Doit-on s’inquiéter de voir à nouveau le cadre légal des transferts de données personnelles entre l’UE et les États Unis retoqué par les tribunaux? noyb, l’association autrichienne fondée par le militant Max Schrems, est en tout cas dans les starting blocks : celle-ci a publié un communiqué alertant sur les décisions récentes de Donald Trump et leurs potentiels effets sur l’accord autorisant les transferts de données personnelles entre l’union européenne et les États Unis, dont la troisième itération a été présentée en 2022 sous le nom de Transatlantic Data Privacy Framework (TDPF) et approuvé en juillet 2023.
Un rouage paralysé
Pour noyb, les premières décisions de Donald Trump visant à pousser les élus démocrates du Privacy and Civil Liberties Oversight Board (PCLOB) à la démission sont un signal inquiétant pour l’avenir du Transatlantic Data Privacy Framework . L’association autrichienne rappelle ainsi que la décision d’adéquation de 2022 s’appuyait en partie sur les garanties offertes par ce comité pour reconnaître l’équivalence entre le droit européen et le droit américain en matière de protection des données.
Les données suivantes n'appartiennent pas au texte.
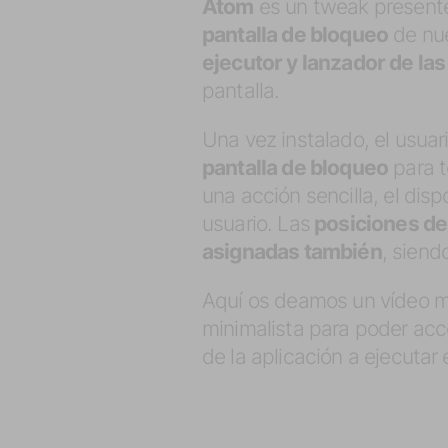
Atom
es un tweak presente
pantalla de bloqueo
de nue
ejecutor y lanzador de l
pantalla.
Una vez instalado, el usua
pantalla de bloqueo
para t
una acción sencilla, el disp
usuario. Las
posiciones de 
asignadas también
, siend
Aquí os deamos un vídeo mu
minimalista para poder ac
de la aplicación a ejecutar e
Le Privacy and Civil Oversight Board est une agence américaine dont le rôle est de surveiller et de contrôler les actions de l’exécutif en matière de lutte contre le terrorisme, et de s’assurer que ces politiques respectent effectivement les droits des citoyens. Parmi ses missions, le PCLOB est notamment chargé de valider le fonctionnement du Data Protection Review Court, une cour de justice créée par l’exécutif américain en 2022 et chargée d’examiner les plaintes des citoyens européens en matière de protection des données personnelles. L’agence est dirigée actuellement par quatre sénateurs américains, nommés par la Maison blanche et approuvés par le congrès pour une période de six ans. Mais en l’absence d’un quorum minimum de trois sénateurs, l’action de cette agence pourrait se trouver paralysée, comme cela a déjà été le cas entre 2007 et 2012.
Signal défavorable
Un porte-parole de la commission européenne cité par le média américain Fortune rappelle de son côté que le TDPF continue de s’appliquer, même en cas de paralysie du PCLOB. Mais noyb estime que cette décision souligne les faiblesses de l’approche américaine, qui s’est appuyée sur des garanties mises en place par le pouvoir exécutif pour assurer le respect du droit européen des données personnelles outre atlantique.
Contrairement à des mécanismes mis en place dans la législation, ces nouvelles garanties peuvent être révoquées facilement par le nouvel occupant de la maison blanche. « Le PCLOB lui-même n’est qu’une pièce du puzzle et tant que sa paralysie n’est que temporaire, on peut affirmer que la situation n’est pas pire qu’avant. Cependant, la direction prise dès la première semaine de la présidence Trump ne s’annonce vraiment pas bonne » estime ainsi Max Schrems.
Retour en arrière
Le nouveau président américain a annoncé son intention de réexaminer voire de revenir sur de nombreuses décisions prises par son prédécesseur sous 45 jours, dont certaines ont contribué à permettre la mise en œuvre du Transatlantic Data Privacy Framework. « Comme l’ensemble de l’accord est basé sur les décisions exécutives de Biden, Trump pourrait supprimer tous les éléments clés de l’accord d’une seule signature » résume noyb.
Et un retour en arrière des États Unis sur ces garanties pourrait ouvrir la voie à de nouvelles actions en justice visant le cadre d’échange. Cette perspective n’échappe pas à l’association noyb, son fondateur ayant déjà obtenu de la justice européenne l’invalidation des précédentes versions du texte.